Occupation of the development started on May 20, 1943. Opened in May 1943, the Ashley Homes company provided ninety-six three-room apartments that rented for $31.25, thirty four-room apartments for $36.25, and twenty-four five-room apartments at $41.25. Workers at the Navy Base preferred government housing in North Charleston to be nearer the base, but all of the war housing was full in June 1943.

The Charleston Housing Authority decided not to extend its deal with the federal government to manage the war housing in 1947. After September 30, 1947, the management would be taken over by the Federal Public Housing Authority. The Charleston Housing Authority had overseen the construction and operation of all the housing. The complexes were the George Legare Homes, John C. Calhoun Homes, (3) Liberty Homes with its extensions, (4) St. Andrew's Homes, (5) Kiawah Homes, (6) Victory Court apartments, (7) Ashley Homes, (8) Read Hill Homes, and (9) Daniel Jenkins Homes. The Charleston Housing Authority decided to part ways with the federal government following a disagreement about a rise in the rents and the slowness of the disposition of the housing; the authority explained that it could not afford to maintain vacant housing which had been inferior by design. The Victory Court and 400 of the units at Liberty Homes were demolished by September 1947 with the salvaged materials sent to Clemson University for use there.

Five projects (St. Andrews Homes, Ashley Homes, Victory Court, John C. Calhoun Homes, and Liberty Homes) were used for veterans after the war.

When the Korean War arrived, the federal government placed a freeze on the transfer of the World War II housing which had been planned to be sold off.
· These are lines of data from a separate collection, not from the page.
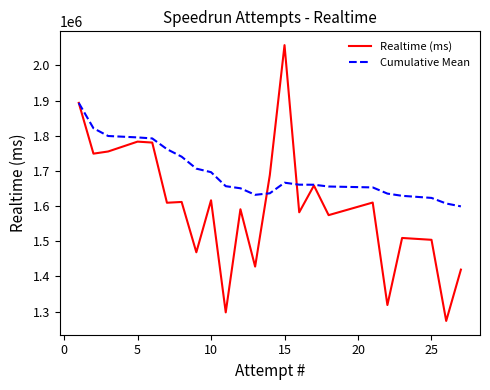

What is the greatest value displayed?

2057607.0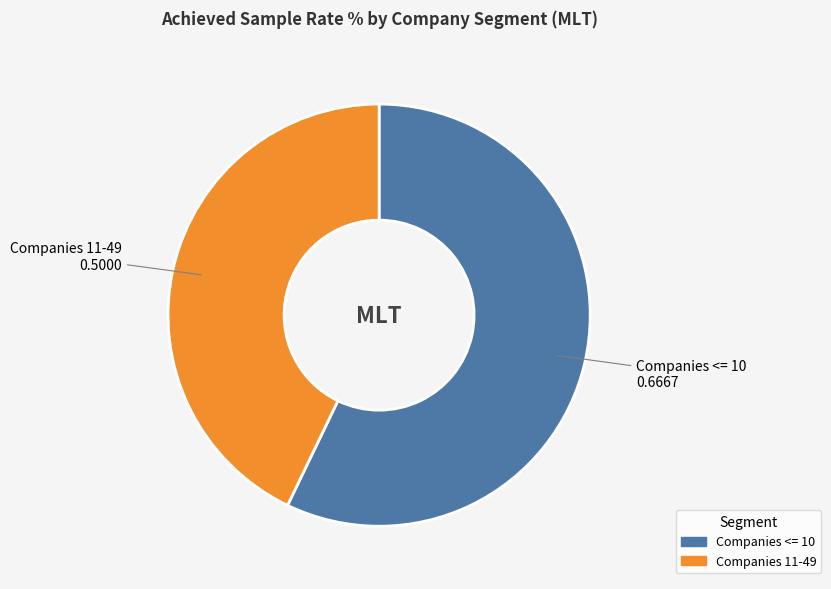

Count the number of slices in the pie.

2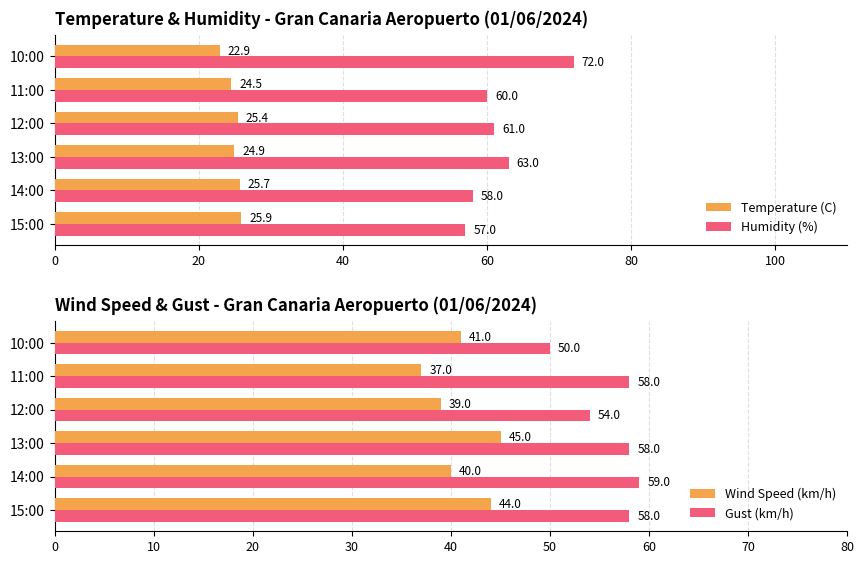

What is the maximum value for Temperature (C)?

25.9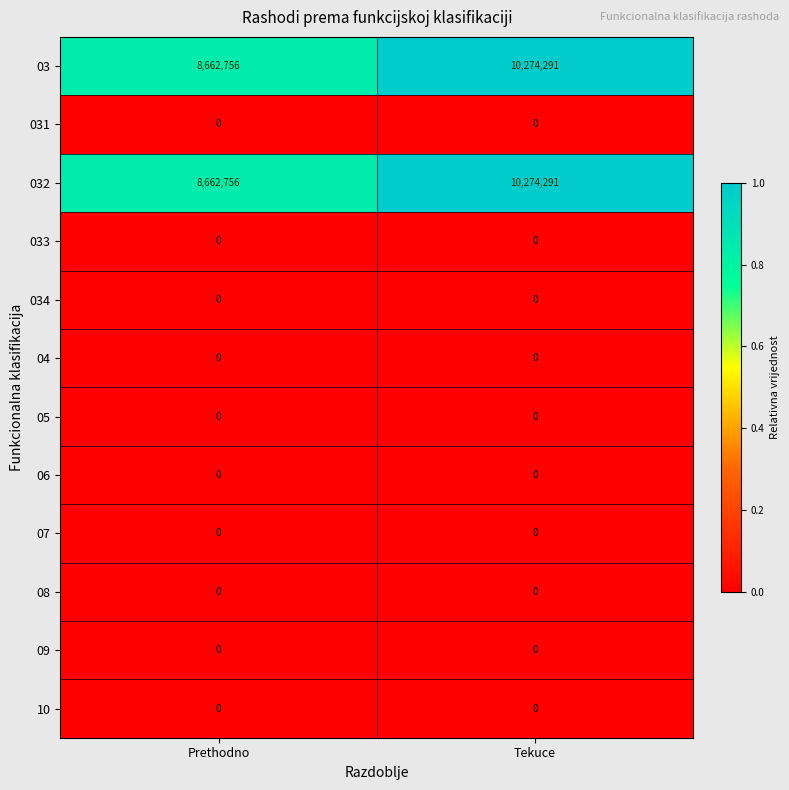

Reading right to left, what are all the values shown in this chart?

03: Tekuce=10274291	Prethodno=8662756
031: Tekuce=0	Prethodno=0
032: Tekuce=10274291	Prethodno=8662756
033: Tekuce=0	Prethodno=0
034: Tekuce=0	Prethodno=0
04: Tekuce=0	Prethodno=0
05: Tekuce=0	Prethodno=0
06: Tekuce=0	Prethodno=0
07: Tekuce=0	Prethodno=0
08: Tekuce=0	Prethodno=0
09: Tekuce=0	Prethodno=0
10: Tekuce=0	Prethodno=0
The stay included Liberty Homes (285 units), Calhoun Homes (350 units), Ashley Homes (150 units), Victory Court (64 units), St. Andrew's Homes (410 units), Daniel Jenkins Homes (420 units), and Kiawah Homes (60 units).
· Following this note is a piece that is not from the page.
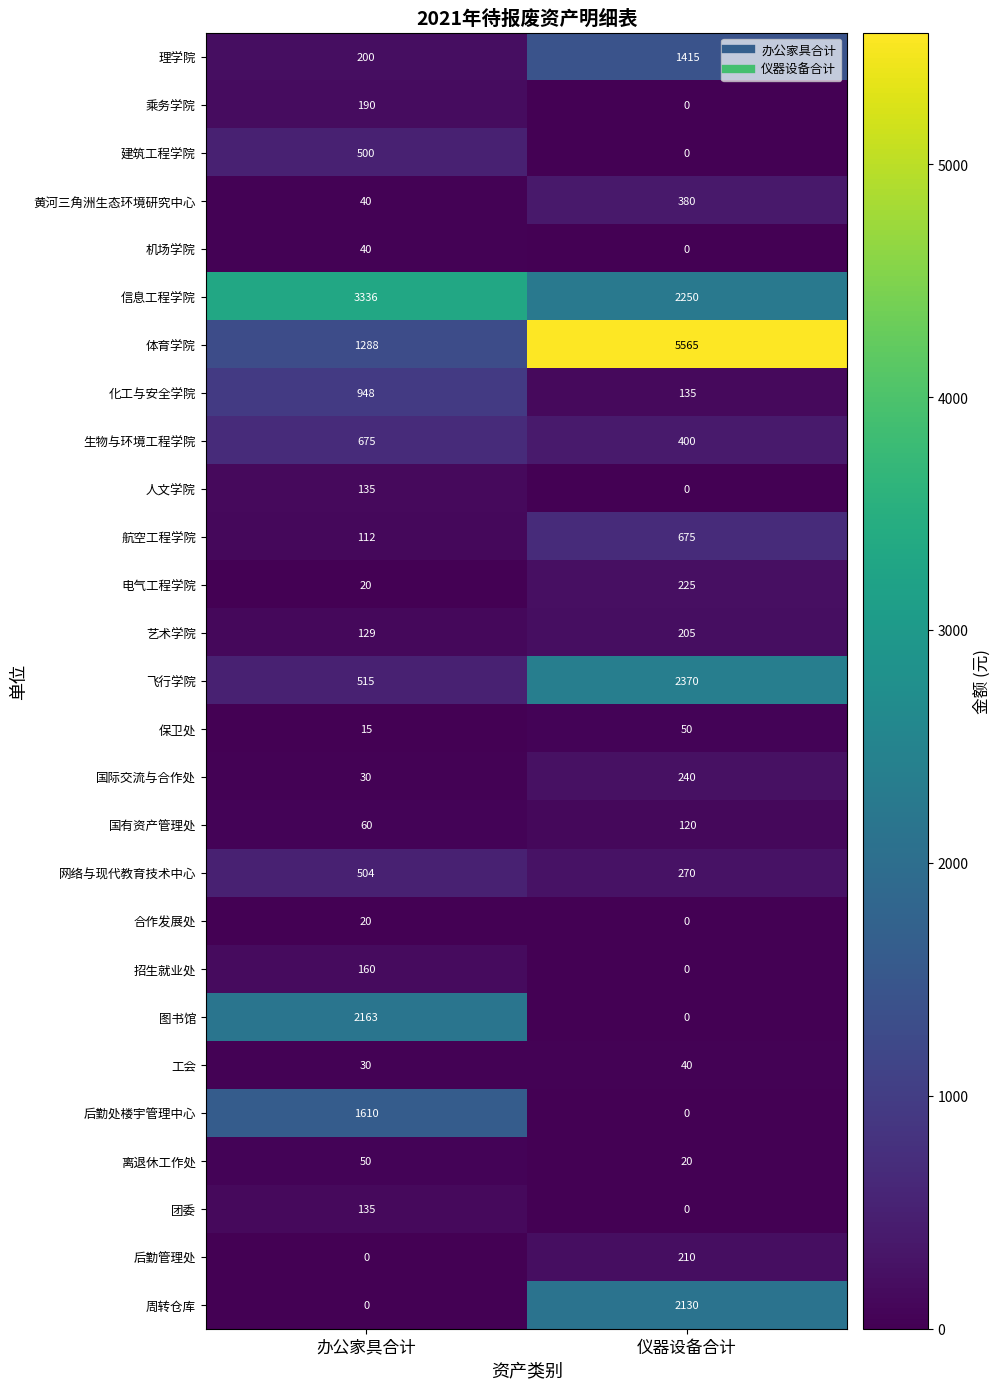

How many categories are shown in the chart?

2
In 1955, the freeze was lifted and plans were made to demolish some of the housing. The local school district wanted to acquire some of the land used for the Ashley Homes to erect a badly needed school for the northwest section of the city. Residents of Victory Court and Ashley Homes were given until February 28, 1955 to vacate.

On February 27, 1955, Ashley Homes was sold to salvage company from Milledgeville, Georgia and dismantled. Demolition happened in April 1955. By June 1955, all but two of the buildings (which were retained only for storage) were dismantled with the materials sold locally; surplus materials would be shipped elsewhere. Locals were offered their pick of unsold salvage materials before the remainder was shipped off.

==School site==

The local school board voted to spend $100,000 on 22 lots of the vacant development to hold as a hedge against future needs, subject to approval from state authorities. The land was transferred to the City of Charleston in December 2011; it has been used as Corrine Jones Playground since.

==Municipal ownership==

In late 2011, a renovation of the park was begun with the neighborhood surrounding it raising $20,000 of the expected $95,000.

The City of Charleston was interested in ensuring that the park would remain public green space after the Charleston County School District planned to erect portable classrooms on the land during the renovations of a nearby school. As part of a land swap, Charleston transferred property that it owned adjacent to downtown schools to the school district, and the school district agreed to transfer Corrine Jones Playground to the city.